Low volatility ETFs have been asset-gathering leaders, having hauled in $4.1 billion on a year-to-date basis as of the end of March. There are now 34 low or minimum volatility ETPs trading globally with a combined $11.2 billion in assets, according to iShares data. S&P Capital IQ favors the two largest U.S.-focused low volatility ETFs.
"While S&P Capital IQ's Equity Strategy Group believes equities should move higher in the next 12 months from the all-time highs reached in recent weeks, the journey will likely be a volatile one," the research firm said.

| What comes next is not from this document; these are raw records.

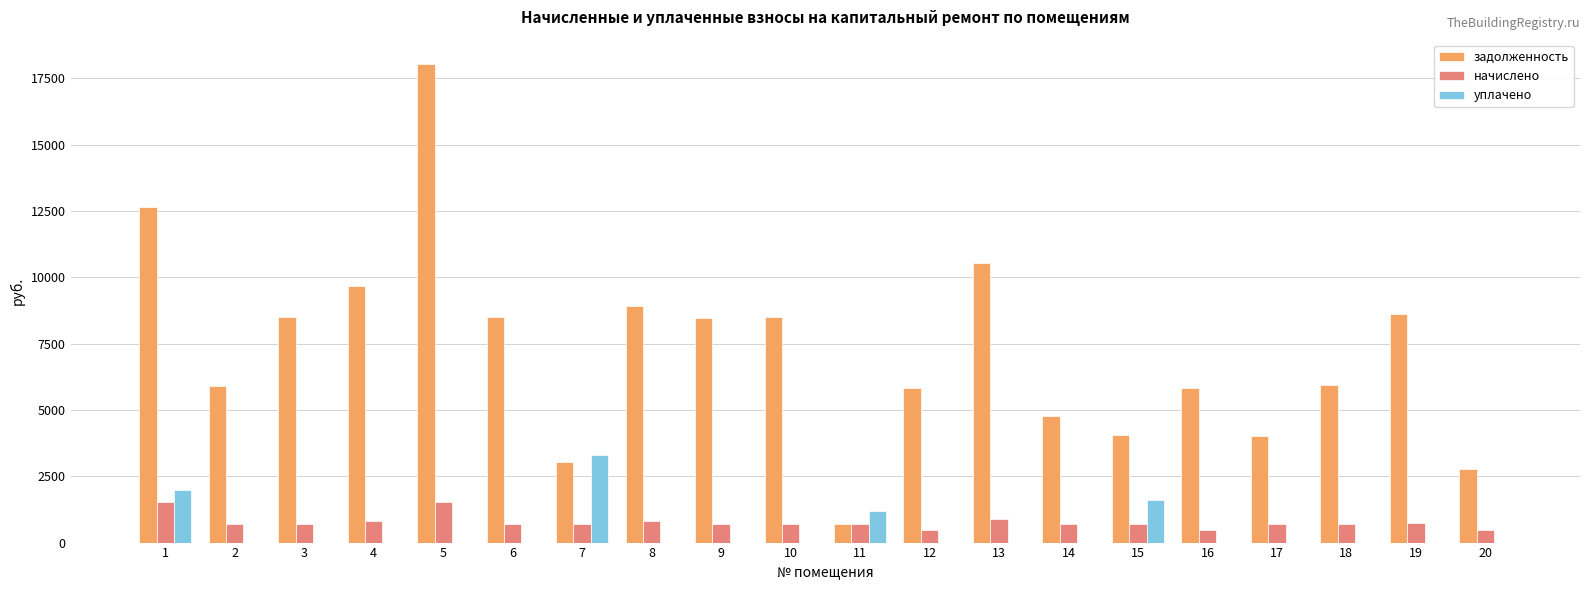

Which series has the largest range (max minus min)?

задолженность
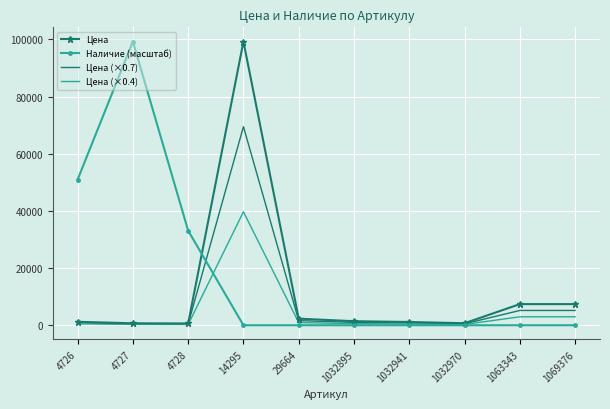

True or false: Наличие (масштаб) has a value of 29948.0 at 1032895.

False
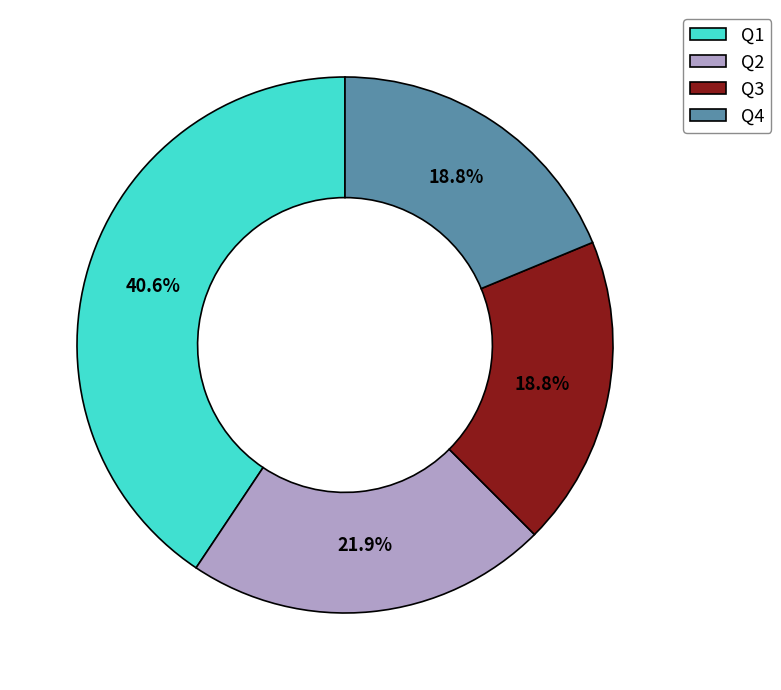

How many segments does this pie chart have?

4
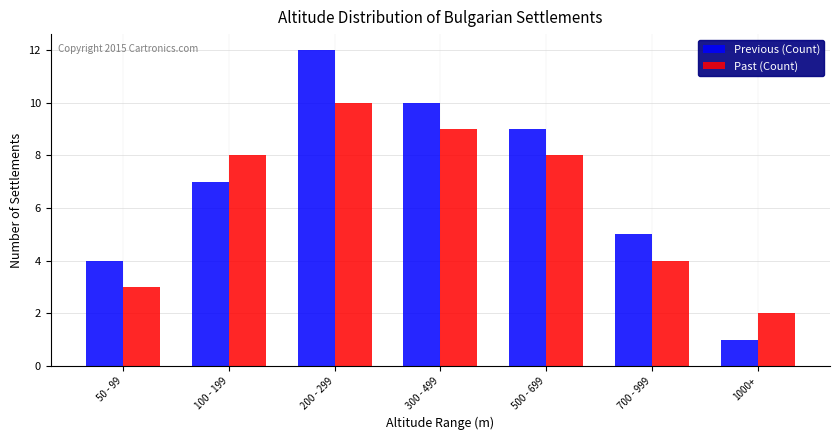

Reading right to left, list all the values displayed in this chart.

Previous (Count): 1	5	9	10	12	7	4
Past (Count): 2	4	8	9	10	8	3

With that potentially bumpy ride ahead for U.S. stocks, S&P Capital IQ has an Overweight rating on the PowerShares S&P 500 Low Volatility Portfolio (NYSE:SPLV). SPLV is the dominant name among low volatility ETFs and now has almost $4.5 billion in assets under management following its May 2011 debut. As of April 8, SPLV had attracted $941.55 million in new assets, making it the second-best PowerShares fund by that metric, according to issuer data.
S&P also has an Overweight rating on SPLV's rival, the iShares MSCI USA Minimum Volatility Index Fund (NYSE:USMV). Now home to $2.68 billion in AUM, USMV has also been among the top asset-gathering ETFs in the U.S. this year. As S&P Capital IQ notes, SPLV and USMV are noticeably different at the sector level.
For example, utilities and staples combine for about 55.3 percent of SPLV's weight. The utilities sector only accounts for 8.5 percent of USMV's weight compared with over 31 percent in SPLV. Health care and staples combine for 33.5 percent of USMV's weight.
"From a sector perspective, during the first quarter, the leading performers were defensive, largely dividend-focused ones, namely Health Care, Consumer Staples and Utilities," said S&P. "Each was up more than 11.5% year to date through March. We believe the $6.1 billion of inflows to U.S. dividend-themed exchanged traded products this year has been a contributor to the sector strength; there is now $68.5 billion in these offerings."
Regarding dividend ETFs, S&P has an Overweight rating on the SPDR S&P Dividend ETF (NYSE:SDY), the second-largest dividend ETF by assets behind the Vanguard Dividend Appreciation ETF (NYSE:VIG).
Looking outside the U.S., Japan ETFs attracted $8 billion in inflows during the first quarter amid that country's efforts to boost inflation and weaken the yen. Those efforts have been a boon for the WisdomTree Japan Hedged Equity Fund (NYSE:DXJ), which has seen a stunning level of inflows since late 2012. DXJ now has $5.85 billion in AUM and is the top asset-gatherer among all ETFs this year. S&P also rates DXJ Overweight.